Best practices

Understand the best practices when integrating with the Digital River API.

API keys

When integrating the Digital River API, you should be aware that we use public, confidential, and restricted keys.

Public keys

The public API keys identify your account with Digital River and allow you to create sources. You can use them with your DigitalRiver.js JavaScript code.

Confidential keys

The confidential (secret) API keys allow you to send an API request to Digital River without restriction. Keep these secret keys confidential and only store them on your servers. Don't use your confidential key for everything. Instead, consider using restricted keys when you want to limit access to your environment.

Restricted keys

If you want more security, you can create restricted API keys. A restricted key reduces risk when using or building services. It provides the minimum level of access and permissions a service needs to access specific resources in the Digital River API. Use restricted keys when you want to limit access for services that interact with the Digital River API. You can name a restricted key and assign it to the service you want.

Versioning and keys

Your account's API version determines the structure of events generated by API requests. It also determines the requests allowed by an API and the responses generated.

A version contains breaking changes that require you to change your workflow. The version's are dated and our implementation allows you to remain on your current version until you're ready to update to the latest version.

Ensure that your API keys are configured for the version expected by your code. In other words, when your code is deployed from test to production, the version on the keys should match the code version.

You can choose from the following options when updating and managing your API versions:

Testing a new version

We recommend that you update and test a new API version in your test environment before you update the API version in the production environment. Your production environment can remain on the production version until you are ready to upgrade to the latest version. This allows you to continue using your API keys associated with your production environment while testing a new version in your test environment. When you finish testing, you can update your production environment.

Creating a restricted key and assigning it to a version

We recommend that you create a restricted API key when you want to limit an application, batch job, or partner to a specific API version.

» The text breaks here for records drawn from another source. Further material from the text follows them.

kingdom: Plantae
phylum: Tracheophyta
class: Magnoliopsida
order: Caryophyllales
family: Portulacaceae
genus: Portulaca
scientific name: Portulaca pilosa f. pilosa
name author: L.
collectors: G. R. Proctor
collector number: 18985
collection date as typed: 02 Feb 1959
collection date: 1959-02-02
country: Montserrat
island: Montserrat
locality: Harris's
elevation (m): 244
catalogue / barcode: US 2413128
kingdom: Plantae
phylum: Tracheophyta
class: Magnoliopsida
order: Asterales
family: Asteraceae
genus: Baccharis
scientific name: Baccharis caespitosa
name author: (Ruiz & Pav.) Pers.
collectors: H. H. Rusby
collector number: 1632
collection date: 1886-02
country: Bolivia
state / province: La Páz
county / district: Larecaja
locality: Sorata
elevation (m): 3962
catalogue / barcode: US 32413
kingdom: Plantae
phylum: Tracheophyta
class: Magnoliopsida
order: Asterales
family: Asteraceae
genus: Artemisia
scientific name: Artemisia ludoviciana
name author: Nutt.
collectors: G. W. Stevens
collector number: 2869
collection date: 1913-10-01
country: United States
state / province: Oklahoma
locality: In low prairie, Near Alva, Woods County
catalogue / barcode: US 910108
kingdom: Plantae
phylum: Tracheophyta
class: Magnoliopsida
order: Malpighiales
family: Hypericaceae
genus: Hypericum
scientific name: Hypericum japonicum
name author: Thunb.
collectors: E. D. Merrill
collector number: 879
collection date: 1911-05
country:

You can also use it to allow your teams to choose when they want to upgrade their API version. You can create, edit, delete, and rotate restricted keys.

Creating a webhook and assigning it to a version

You can create a webhook and assign it to a specific version. This allows you to send a specific notification to a team or partner.

Testing a version with a single API request

You can test a single API request without upgrading your API key. Select a version of the library to change the API version used and create a webhook endpoint with the same API version as the DigitalRiver.API_VERSION property in the library. Use the Release notes to find the API version you need and view all breaking changes.

To set an API version with a specific request, send the version number in the header: digitalriver-version=2020-09-30


Digital River often makes non-breaking changes to our API request and response content. As a result, we recommend your integration conform to the tolerant reader principle. Specifically, this means that you should:

  • Be aware that new elements can be added to responses at any time.

  • Build your code to extract only the attributes needed when reading responses and ignore everything else.

  • Avoid coding with a specific order of fields in mind.

  • Assume that ids are alphanumeric strings, which potentially contain special characters, and they have variable lengths.

  • Expect changes to the length and value of error messages and other strings that don’t represent an enumeration, type, or code.

  • Anticipate the addition of new optional request and query parameters.

Fraud detection

To improve fraud detection, you should provide an IP address when creating a checkout, invoice, or order.

Call debugging

When working with Digital River to debug calls, please provide the x-dr-requestid value returned in HTTP response headers. Alternatively, you can generate your own request identifier. If you do so, we'd prefer you use request-correlation-id as the HTTP header name.

Validation and conflict errors

Attempt to minimize HTTP 400 Bad Request and 409 Conflict error types by adding appropriate validation checks before a request is submitted.

Transaction Speeds

  • For HTTP GET requests, we encourage making concurrent calls.

  • Avoid making changes to the same resource in multiple calls. Instead, bundle changes in a single call.

  • Avoid making concurrent mutation calls to the same resource.

Test Mode

Use the liveMode flag contained in API responses to validate that you are pointing to the correct environment.

"liveMode": false


  • When using webhooks, check the Digital River signature to ensure callback requests have not been tampered with.

  • The webhook end point must be able to handle concurrent webhook callback requests.

  • Webhook events may be delivered multiple times. So be sure you can process the delivery of duplicate events.

  • Your webhook endpoint must respond to callback requests in a timely manner. A response time greater than 3000 milliseconds is considered a timeout. We expect you to immediately acknowledge the callback request by sending an appropriate HTTP 2XX response code. Once this acknowledgment is sent, you can then asynchronously process the webhook event on your end.